It’s been one of those battle-cries of mine the last while. Everything in the world, culturally-speaking (and I don’t necessarily mean high culture) seems to be evaporating into mindless bullshit.

The AV Club – a site I admittedly have a love/hate relationship with already – just posted an interview with actor Paul Giamatti. In the opening summary, the interviewer describes the plot of his latest film, which reads like a counterscript of 1999’s Being John Malkovich and yet there is no mention of this parallel anywhere in the article, something even Entertainment Tonight would do.
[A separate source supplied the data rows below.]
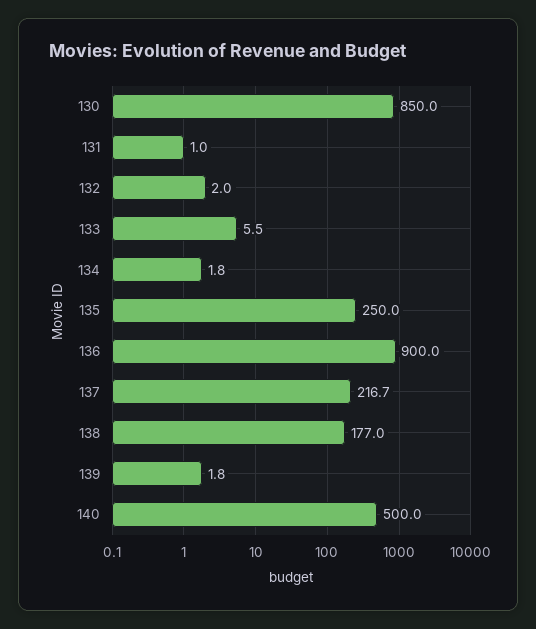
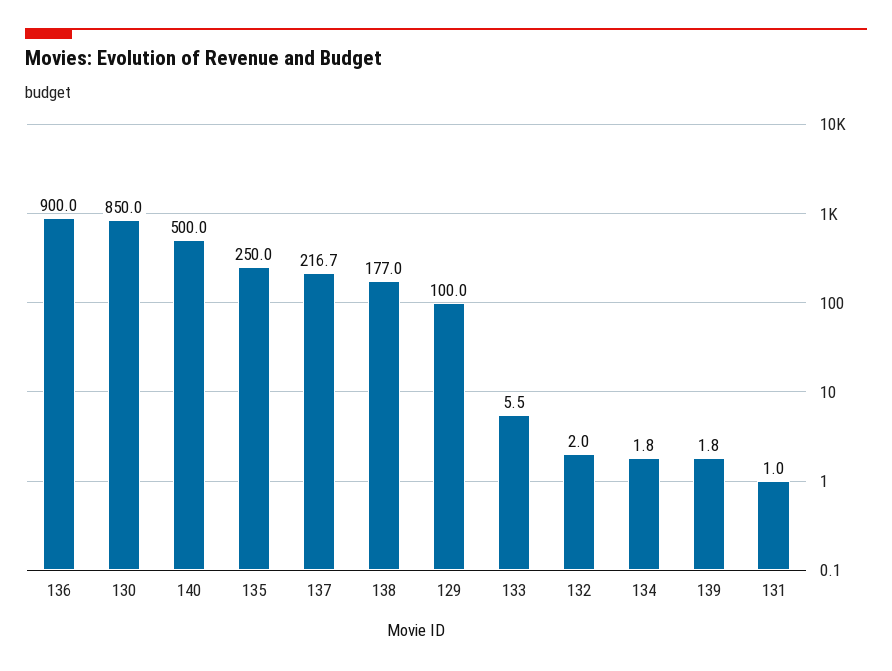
  {
    "130": 850,
    "131": 1,
    "132": 2,
    "133": 5.5,
    "134": 1.8,
    "135": 250,
    "136": 900,
    "137": 216.7,
    "138": 177,
    "139": 1.8,
-   "140": 500
+   "140": 500,
+   "129": 100
  }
The interviewer talks about this upcoming film with Giamatti as if it and his role – the John Malkovich role, if it were Being John Malkovich – were just soulless objects to be discussed out of necessity. In other words, it’s just like any other media-junket interview, like something you would read in InStyle or Chatelaine. Not that those examples are b-a-d, but when you pride yourself as better, especially savvy, tongue-in-cheek better, you shouldn’t even be in the same postal code as InStyle or Chatelaine if you want to retain your reputation.

The Motley Fool – again, a site previously known for being savvy, even though they deal with the stock market – now reads like Ain’t It Cool News, complete with arguments which, under rational analysis, seem completely idiotic and antithetical to what one would assume is their mission statement (ie. being different than the rest of those brain-dead-and-short-sighted Money sites).

Oh, and CNN. Not that they’ve ever been more relevant than a Reuters news ticker, but they’ve gone from mediocre to stupid by allowing one of their show hosts, Lou Dobbs, to continuously question the origin of Barack Obama’s citizenship, a paranoid suspicion virulent in the libertarian/right-wing fringe of the U.S. that has been repeatedly disproved (read: he doesn’t want Johnny Foreigner running and ruining the most-possibly-greatest-country-ever-in-the-world).

Now, one of the arguments I can imagine hearing is: well, Matt, in a 24-hour newsday (whether on TV or the Internet) when people expect constant information there inevitably has to be weaker material. To which I say: I understand, but I’d settle for less information over less hours (if need be), if it means the information will be consistent and better. After all, you are what you eat, and in this day and age we feed on media in an astonishingly unconscious and voracious manner.